From the public health front —
- U.S. News reports
- “Both coronavirus emergency department visits and test positivity increased, according to CDC data. The agency no longer tracks COVID-19 cases. Instead, it focuses on hospitalizations and deaths, which don’t yet show an increase.
- “The CDC reported last week that it was the first time since January that COVID-19 metrics showed an increase.
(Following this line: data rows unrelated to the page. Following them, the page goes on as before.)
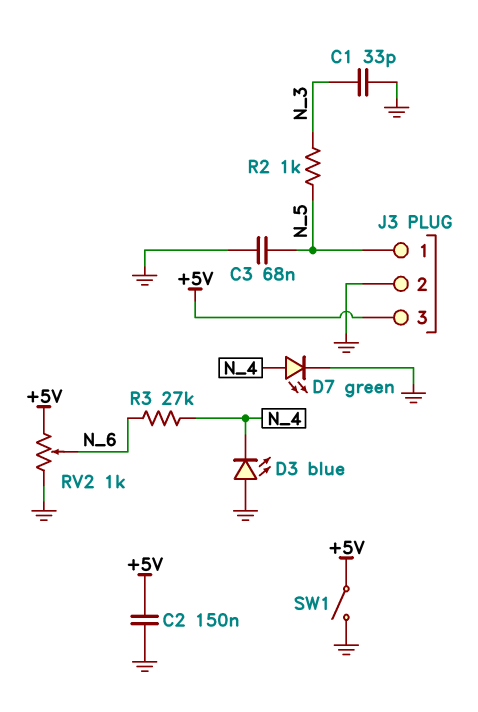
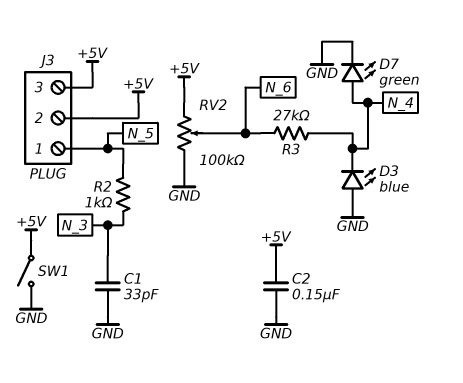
C3: 68nF (GND, N_5) -> none
J3 pin 2: GND -> +5V
RV2: 1k (+5V, GND, wiper N_6) -> 100k (+5V, GND, wiper N_6)

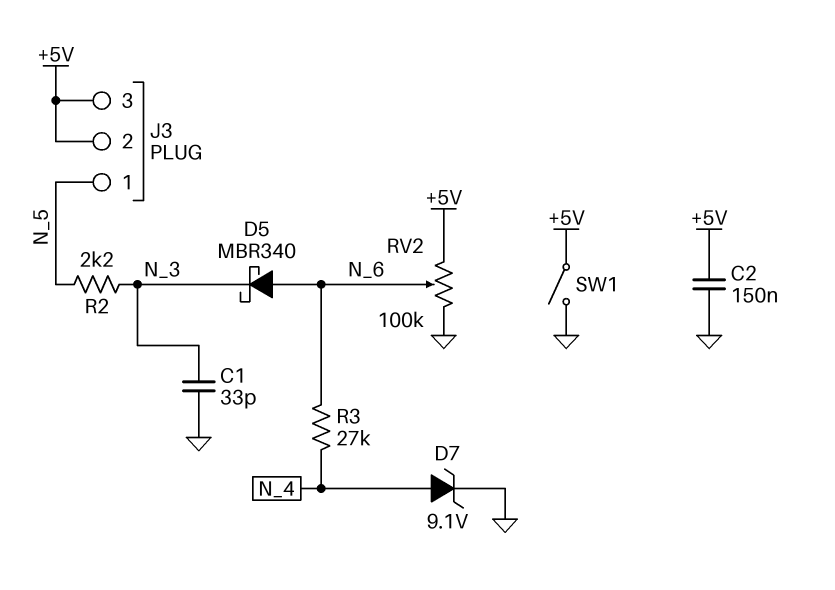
D3: LED blue (A GND, K N_4) -> none
D5: none -> schottky MBR340 (A N_6, K N_3)
D7: LED green (A N_4, K GND) -> zener 9.1V (A N_4, K GND)
R2: 1k (N_3, N_5) -> 2.2k (N_3, N_5)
The uptick is small, but it’s a notable reversal after months of declining coronavirus numbers.
- “Certain COVID-19 indicators continued their recent rise last week, according to data from the Centers for Disease Control and Prevention.”
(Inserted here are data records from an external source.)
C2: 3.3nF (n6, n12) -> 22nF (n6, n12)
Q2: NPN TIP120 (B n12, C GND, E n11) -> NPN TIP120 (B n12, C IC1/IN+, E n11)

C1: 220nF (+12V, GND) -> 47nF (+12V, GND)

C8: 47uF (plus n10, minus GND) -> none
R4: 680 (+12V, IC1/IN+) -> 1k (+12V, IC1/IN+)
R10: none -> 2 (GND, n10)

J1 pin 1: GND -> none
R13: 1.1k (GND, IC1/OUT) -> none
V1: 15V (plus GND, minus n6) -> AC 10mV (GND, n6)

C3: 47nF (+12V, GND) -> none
- HHS’s Agency for Healthcare Research and Quality issued a roundtable report about “Optimizing Health and Function as We Age.”
- Yahoo News tells us,
- “Drugmaker Pfizer Inc said over 30 drugs, including injections of painkiller fentanyl and anesthetic lidocaine, may see supply disruption after a tornado destroyed a warehouse at its Rocky Mount, North Carolina, plant last week.
- “The company sent a letter late last week to its hospital customers saying it had identified around 64 different formulations or dosages of those more than 30 drugs produced at the plant that may experience continued or new supply disruptions.
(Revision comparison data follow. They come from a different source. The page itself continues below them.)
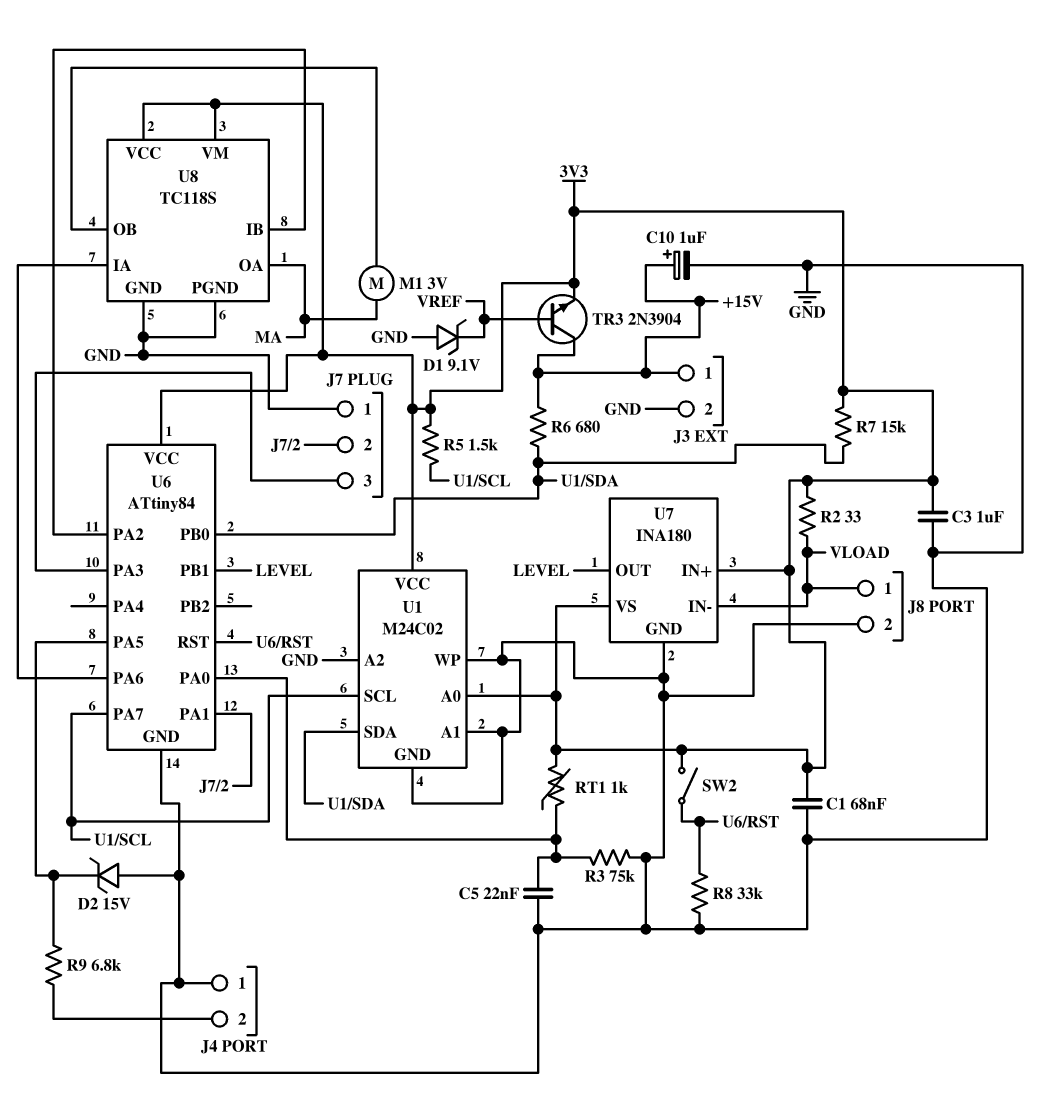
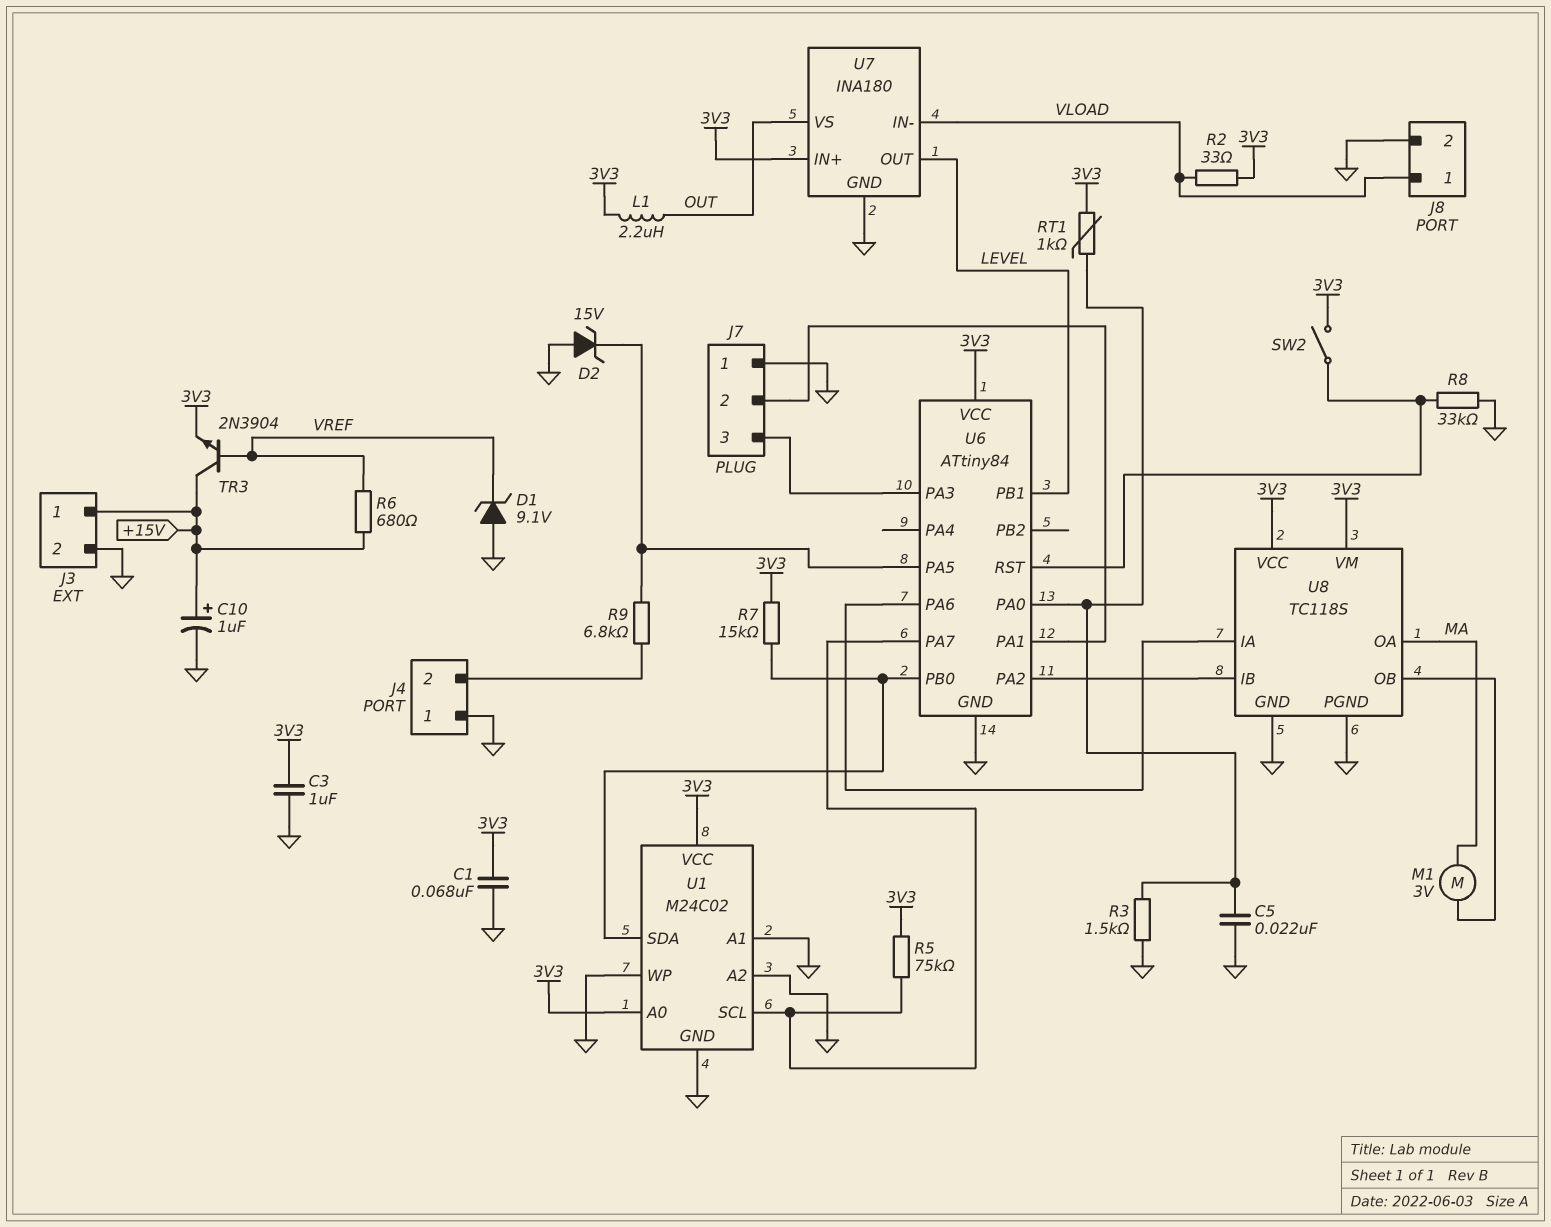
L1: none -> 2.2uH (3V3, OUT)
R3: 75k (GND, U6/PA0) -> 1.5k (GND, U6/PA0)
R5: 1.5k (3V3, U1/SCL) -> 75k (3V3, U1/SCL)
R6: 680 (+15V, U1/SDA) -> 680 (+15V, VREF)
U7 pin VS: 3V3 -> OUT

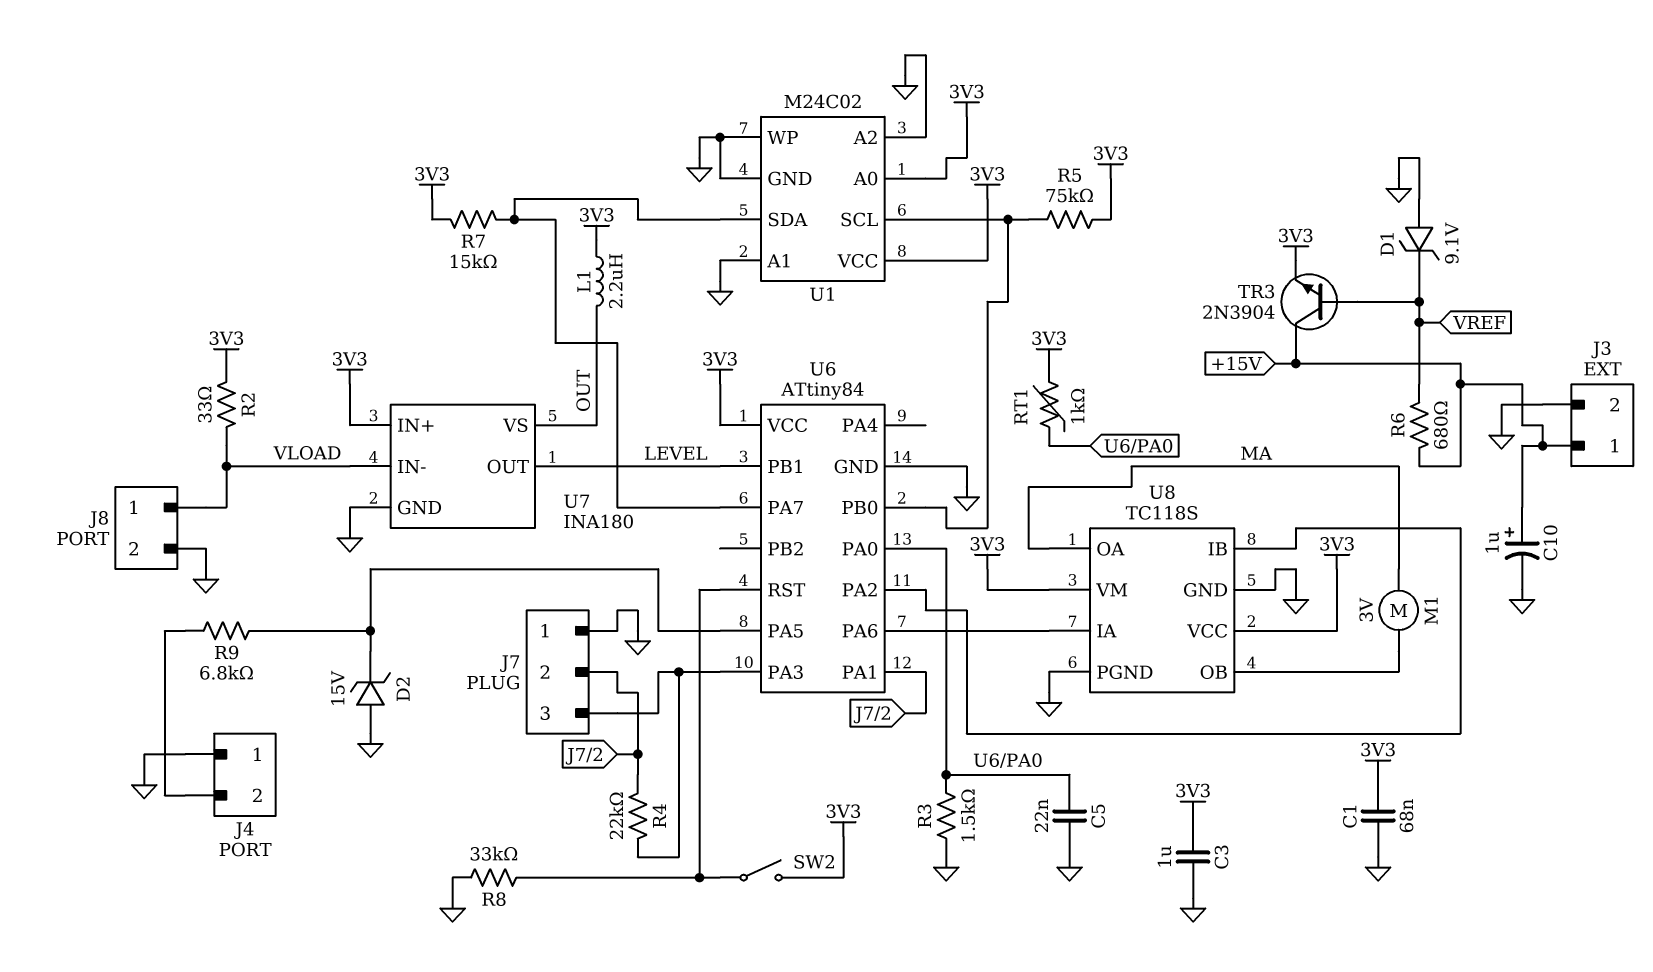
R4: none -> 22k (J7/2, J7/3)
U6 pin PA7: U1/SCL -> U1/SDA
U6 pin PB0: U1/SDA -> U1/SCL

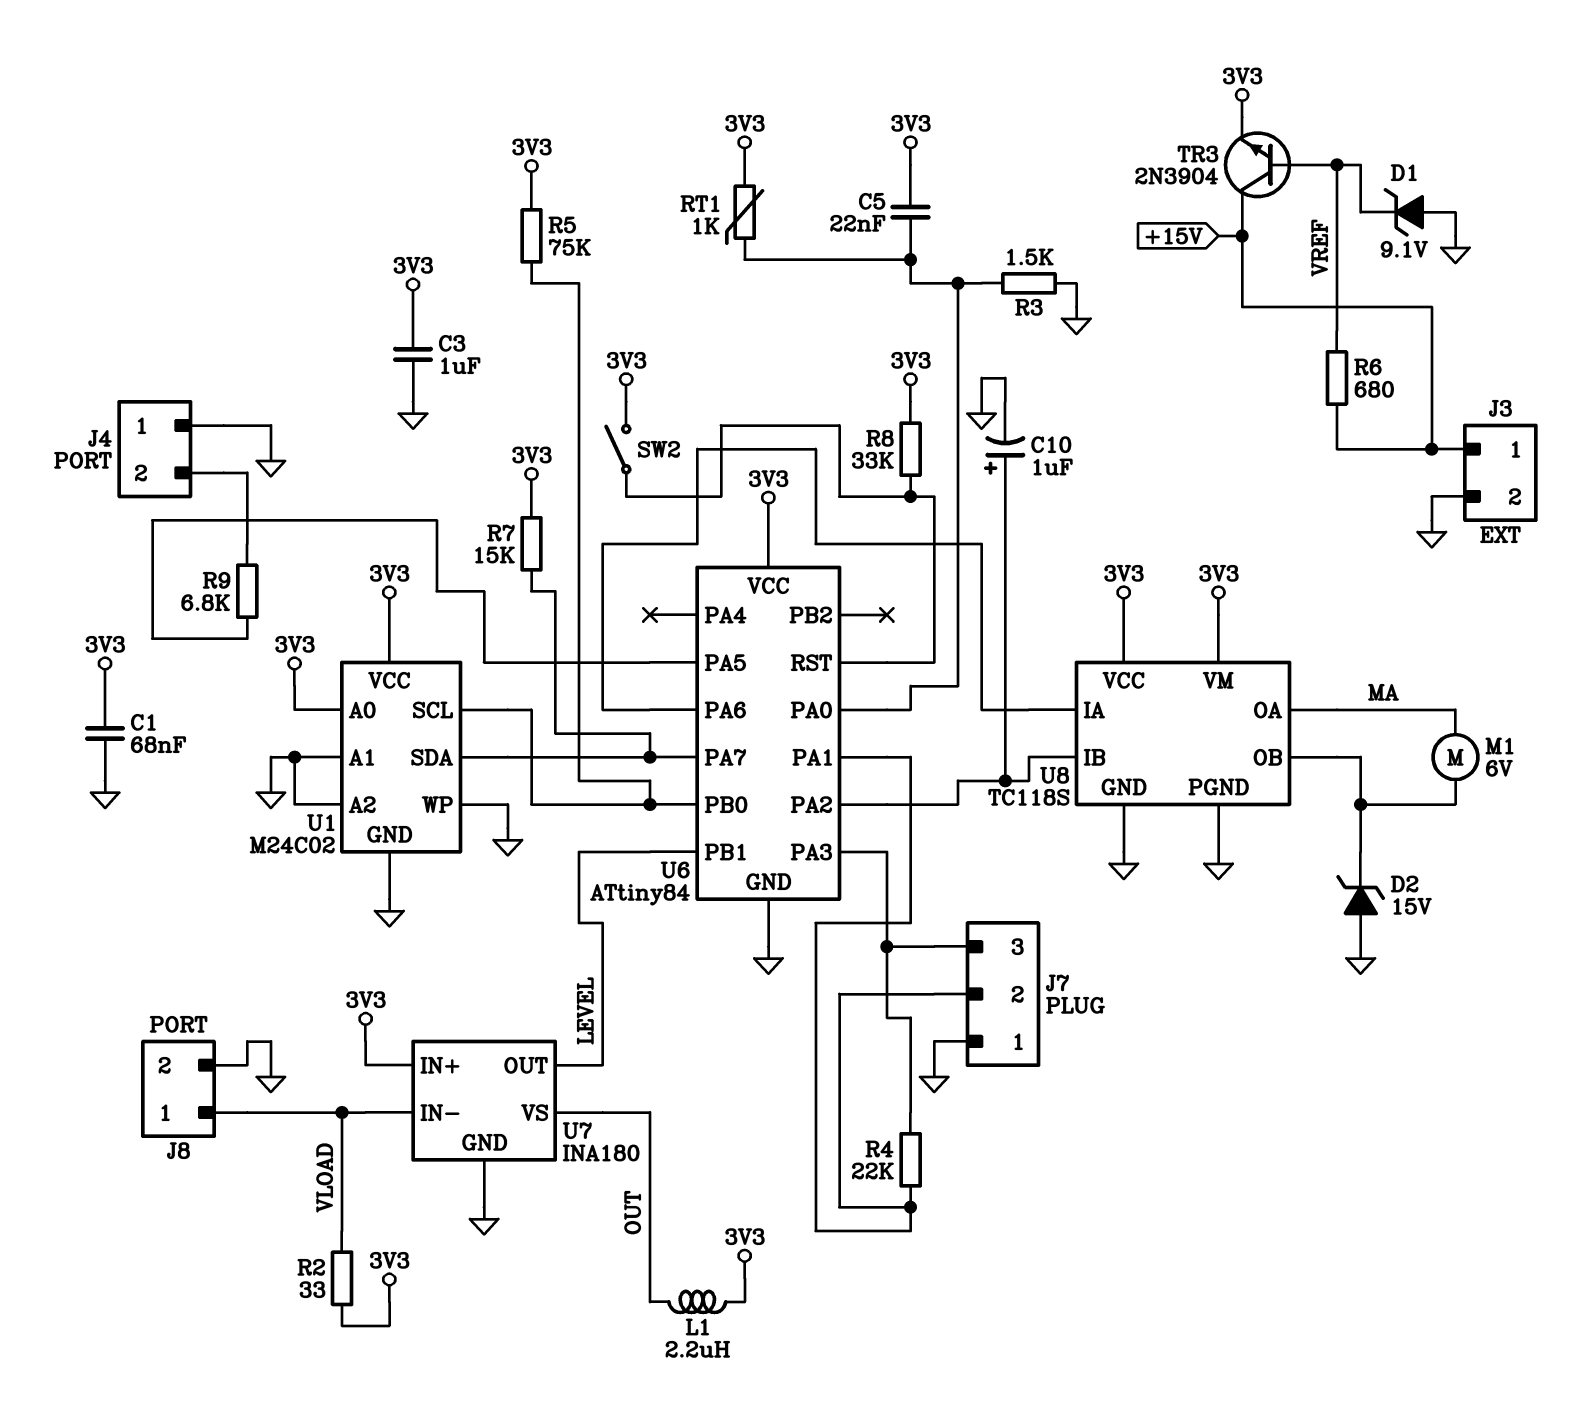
C5: 22nF (GND, U6/PA0) -> 22nF (3V3, U6/PA0)
C10: 1uF (plus +15V, minus GND) -> 1uF (plus U6/PA2, minus GND)
D2: zener 15V (A GND, K U6/PA5) -> zener 15V (A GND, K U8/OB)
M1: motor 3V (MA, U8/OB) -> motor 6V (MA, U8/OB)
R8: 33k (GND, U6/RST) -> 33k (3V3, U6/RST)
- “The company has placed limits on how much supply of those drugs its customers can buy.”
- Medscape shares CDC guidance about the two new RSV vaccines for adult that the FDA and CDC recently approved.
- “Older adults deciding whether to get the vaccines should weigh risks and their own preferences and make the decision in consultation with their clinician, say authors of a Centers for Disease Control and Prevention report published Friday.
- “Michael Melgar, MD, with the Coronavirus and Other Respiratory Viruses Division at the CDC, was lead author on the report, published in the Morbidity and Mortality Weekly Report.“
From the U.S. healthcare business front,
- BioPharma Dive informs us,
- “Biogen on Tuesday said it will eliminate 1,000 jobs as part of a cost-cutting drive that it expects will save $1 billion in annual operating expenses by 2025.
- “The company plans to invest $300 million of those savings into product launches as well as research and development, which it has spent the first half of this year reorganizing under new CEO Chris Viehbacher.
- “There’s been a complete redesign of Biogen,” Viehbacher said on a conference call with analysts. “This is an opportunity to make sure that in this year, before we get into [new] product launches, that we are truly fit for growth.”
- STAT News lets us know that “As Alzheimer’s drugs hit the market, the race for early detection blood tests heats up” and offers an interview with the American Medical Association’s new president Dr. Jesse Ehrenfeld.
- Fierce Health relates,
- “Teladoc’s second-quarter revenue jumped 10% to $652 million, boosted by strong growth in its BetterHelp direct-to-consumer mental health segment.
- “The telehealth giant also narrowed its losses this past quarter to a net loss of $65 million, or a loss of 40 cents per share, compared to a loss of $3 billion for the second quarter of 2022. Both results beat Wall Street estimates.
- “The Zacks Consensus Estimate for Teladoc’s second-quarter earnings per share was pegged at a loss of 44 cents and revenue of $649 million.”
In low-value care news, the National Institutes of Health tells us, “A device known as a pessary, thought promising for reducing preterm birth risk due to a short cervix, appears no more effective than usual medical care, according to a study funded by the National Institutes of Health. A pessary is a rounded silicone device that fits around a cervix that has shortened, to keep it from opening and leading to miscarriage or preterm birth. The device is typically removed before the 37th week of pregnancy.”